When Siobhan was writing the History of WordPress book, she was worried that WPCandy could go offline — as it “was becoming particularly degraded” while she was writing — so she personally scraped a backup of the site with a tool called SiteSucker.

SiteSucker finds URLs, logs them, and backs up the source HTML. Similar work can be done with wget, for those that know how to utilize it. It’s my understanding that various individuals have done this with a number of other WordPress websites as well.

For WordPress sites, I know WP Tavern’s forums still exist offline, and Siobhan tells me she even has a backup of the old b2 forums (the software which WordPress was forked from). I’d also guess Justin Tadlock still has a backup somewhere of his forums. I’d love to see these, and other “lost” sites have a public place where the archives can be maintained.

Self-hosted backups

Another method to fight link rot is to backup linked sources as we create new content. Harvard’s Berkman Center is currently beta testing what will be a commercial tool, called Amber, to fight link rot. In the news industry specifically, the source URLs for linked content can contain significant context for a post, making link rot on old posts particularly damaging to the piece that links them, assuming additional context will be available to the reader.

amber-link-rot-saver

Amber stores the source HTML, much like Archive.org, wget, or SiteSucker, but stores it on the host site’s servers.
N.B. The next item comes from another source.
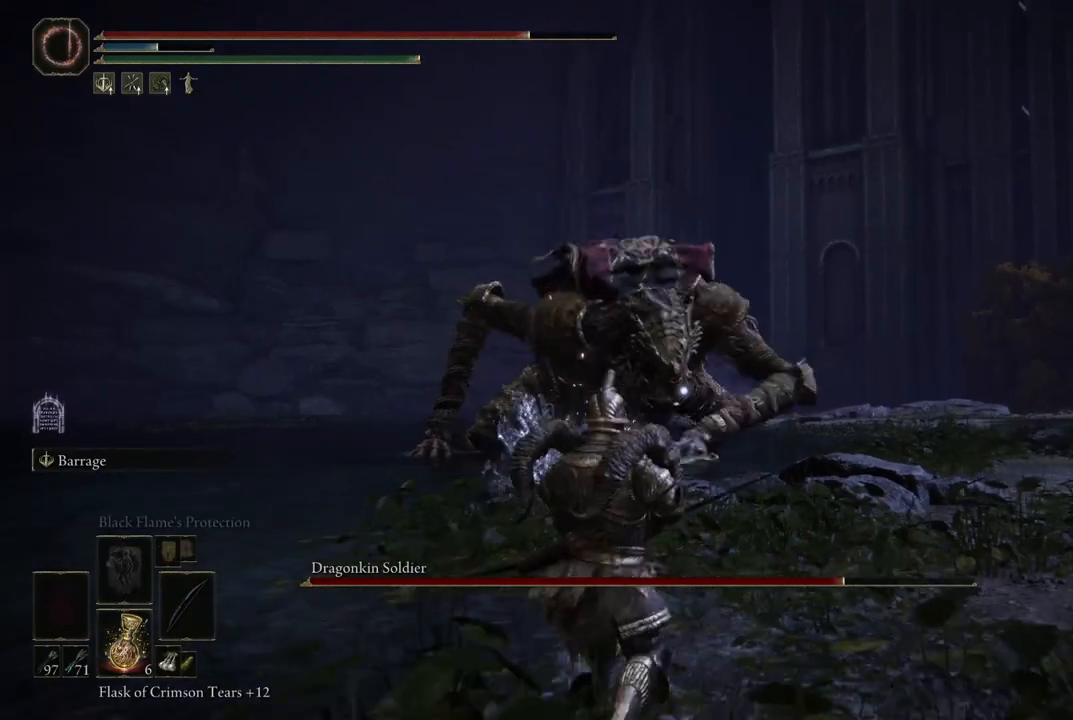
{"buttons": ["L2"], "left_stick": "down-left", "right_stick": "center", "events": []}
Meaning, if I were using it here right now, each link in this post would have an associated HTML document on my server to preserve the link and the content therein. The tool then detects 404s if the link rots in the future, and offers up a cached version from my own server.

Obviously a tool like Amber is not a small investment. It would require news organizations to have more server resources at the least, but it would be an important investment to protect the integrity of source content.
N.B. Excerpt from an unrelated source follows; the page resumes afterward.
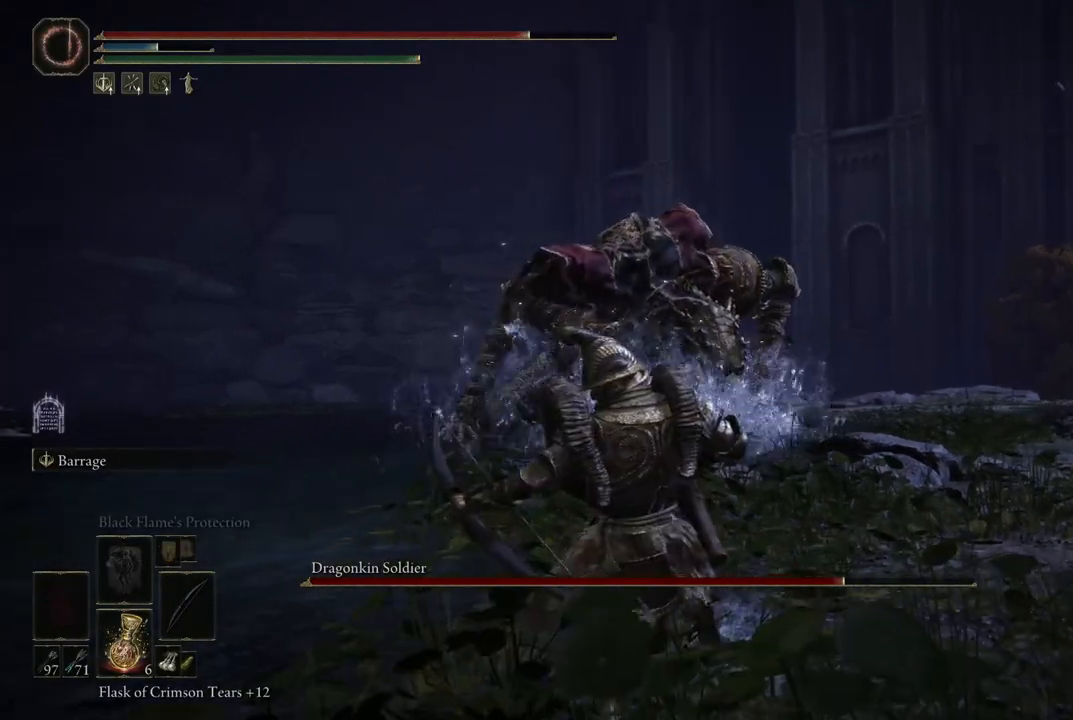
{"buttons": ["L2"], "left_stick": "down-left", "right_stick": "center", "events": []}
The Amber website cites that 49% of links in United States Supreme Court decisions are dead, and that over 135,000 Wikipedia source links are dead. These numbers alone are staggering, and prove a very good point. I can’t imagine what the ratios of dead links are for longstanding newspapers like The New York Times, and others.

Amber will be available for WordPress and Drupal, or most platforms that support Apache or Nginx. I’m really, really excited about this tool. I know it will cost money (in resources at least, as I’m not sure if it’ll be a commercial product), but if enough people adopt it, it could really help save a lot of future data. I’m very interested in it for Post Status, as a number of blogs and companies I cover go away if they are not successful upon launch (when I often cover them).

Why fighting link rot is important

We don’t know what items being published today will be important tomorrow.  What we do know is that future politicians, world leaders, and to-be significant individuals and organizations are publishing online today. And when these people or organizations are in significant positions, we will want to know their pasts and opinions.

Perhaps more importantly, cultures, subcultures, and events being documented online may not have any offline version. The web has a beautiful advantage over other mediums like television and newspapers, in that storage of historical data is much simpler, and easier to search. The web enables our timeframe of life on earth to be the most documented in all of human existence.

It is our responsibility as publishers to protect our own content, but also the content of others. I’m reminded how easy it is now because of how hard such efforts are on other mediums. I once read a story about Marion Stokes (also, NPR version), who recorded 35 years of TV news on her own — news that would have been lost without her monumental and perhaps compulsive efforts.

We also have a responsibility as site owners to keep our content up even past when we may hang up our hats. Within our various niche communities, we should be making efforts to document and keep the past.

In the case of WordPress, we’re cataloguing software that powers nearly 25% of the web, and growing. There are important stories being told today that may be educational to future publishers, documentarians, or simply interested individuals. You never know when our content will matter again, but it might, and therefore we should take strides to keep it.